The Chapel was opened in June 1835, and by the day of the opening, sixty pounds had been raised- a goodly sum for a few poor people in those hard times.. The debt owing to the guarantors-there was then no North Wales Chapel Fund to give assistance- was repaid in forty years, and the occasion was celebrated by a special day of thanksgiving in 1877. Tea was provided in the afternoon and a public meeting in the evening, and between the two feasts, games were played in an adjoining field.The chapel was sorely damaged, and the greater part of its roof blown away by a violent storm which swept over the country in the spring of the year 1895.
A New Chapel
It became necessary to build a new Chapel. This was completed in March 1896, and appropriately called ”Rehoboth” for it was larger, and built better than the one it replaced, and the friends felt their prospects were brightening. They therefore inscribed the relevant Scripture text on the top stone of the new Chapel: “Rehoboth, for now the Lord hath made room for us, and we shall be fruitful in the land” (Gen. 26, 22). The chapel was opened March 15 and 16, 1896, the special preachers being the Revs. Dr Hugh Jones, Edward Humphreys, Moses Roberts (resident minister, D. Gwynfryn Jones, and Mr D.H.Davies. The District Chapel Committee promised a grant of £40 and a loan (without interest) of £100 on condition that the church raised £184. In due course these conditions were fulfilled.
The next undertaking was the new building of a schoolroom and the setting up of a heating apparatus.
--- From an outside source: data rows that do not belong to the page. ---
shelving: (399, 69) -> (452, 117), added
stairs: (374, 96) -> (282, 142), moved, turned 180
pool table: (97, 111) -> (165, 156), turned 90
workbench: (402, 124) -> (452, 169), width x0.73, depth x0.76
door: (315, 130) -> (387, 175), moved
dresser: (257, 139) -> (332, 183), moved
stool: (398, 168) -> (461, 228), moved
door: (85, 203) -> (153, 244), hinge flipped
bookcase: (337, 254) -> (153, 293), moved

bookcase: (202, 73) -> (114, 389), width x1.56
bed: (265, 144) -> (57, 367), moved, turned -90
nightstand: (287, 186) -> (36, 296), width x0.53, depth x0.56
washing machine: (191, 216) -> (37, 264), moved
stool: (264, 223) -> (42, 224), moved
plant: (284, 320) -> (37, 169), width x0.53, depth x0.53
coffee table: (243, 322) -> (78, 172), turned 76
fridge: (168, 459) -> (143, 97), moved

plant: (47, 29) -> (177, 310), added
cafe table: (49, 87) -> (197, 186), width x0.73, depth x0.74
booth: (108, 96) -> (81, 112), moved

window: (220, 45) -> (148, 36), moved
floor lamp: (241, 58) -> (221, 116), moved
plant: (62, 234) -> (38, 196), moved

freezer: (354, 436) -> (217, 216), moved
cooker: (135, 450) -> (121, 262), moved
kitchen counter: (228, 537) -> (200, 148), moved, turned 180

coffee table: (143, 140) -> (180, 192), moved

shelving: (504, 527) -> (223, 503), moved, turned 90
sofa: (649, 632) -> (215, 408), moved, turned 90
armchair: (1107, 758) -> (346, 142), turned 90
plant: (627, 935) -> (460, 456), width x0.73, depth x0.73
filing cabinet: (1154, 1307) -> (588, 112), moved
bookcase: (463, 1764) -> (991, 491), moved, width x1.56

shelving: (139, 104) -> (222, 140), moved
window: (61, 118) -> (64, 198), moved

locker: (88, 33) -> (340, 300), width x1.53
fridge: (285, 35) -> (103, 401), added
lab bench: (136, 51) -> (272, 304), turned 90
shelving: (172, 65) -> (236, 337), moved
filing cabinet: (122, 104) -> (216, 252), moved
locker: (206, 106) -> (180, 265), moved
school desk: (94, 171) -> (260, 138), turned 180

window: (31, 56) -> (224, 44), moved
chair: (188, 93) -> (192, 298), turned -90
With the aid given, once again, by the Chapel Committee, the members of the Church, by a self-sacrificing and united effort, raised the necessary sum, and so cleared the debt. This event was duly celebrated by a tea and public meeting held in December 1906. At this meeting, Mr Thomas Macdonald, the secretary of the Trusteed, stated that in the course of twelve years, this little Church of no more than twenty-seven members, had raised the sum of £650, including £20 for the Million Guinea Fund. This surely is an eloquent testimony to the spirit of sacrifice and service which characterised the Gwaunysgor Church. It is gratifying to know that it is still inspired by the same worthy spirit.
This little Church is a notable example of the high value and noble influence of our village Churches. It’s transforming, leavening influence upon the inhabitants from one generation to another is beyond all calculation. It has raised up a succession of men and women who have not only kept the sacred fire burning brightly on the altar of their own Church, but who have also carried the inspiration there received into other churches, where many of them have become leading lights.
It is said that the village has raised three ministers of the gospel, six circuit stewards, six lay preachers, one member of Parliament, together with many class leaders and Church Officers. Most, if not all, of these, were moulded in their youth by the gospel preached from the pulpit of the little Methodist church, by the sound teaching given in the Sunday School, and by the high example set by the saints and stalwarts, who served the Lord in His Sanctuary and in their daily life.
In this 150th year, as we look back and think of the wonderful faith and works of the fathers, and as we wistfully look forward to the future and its unknown possibilities, what can we do but thank God and take courage.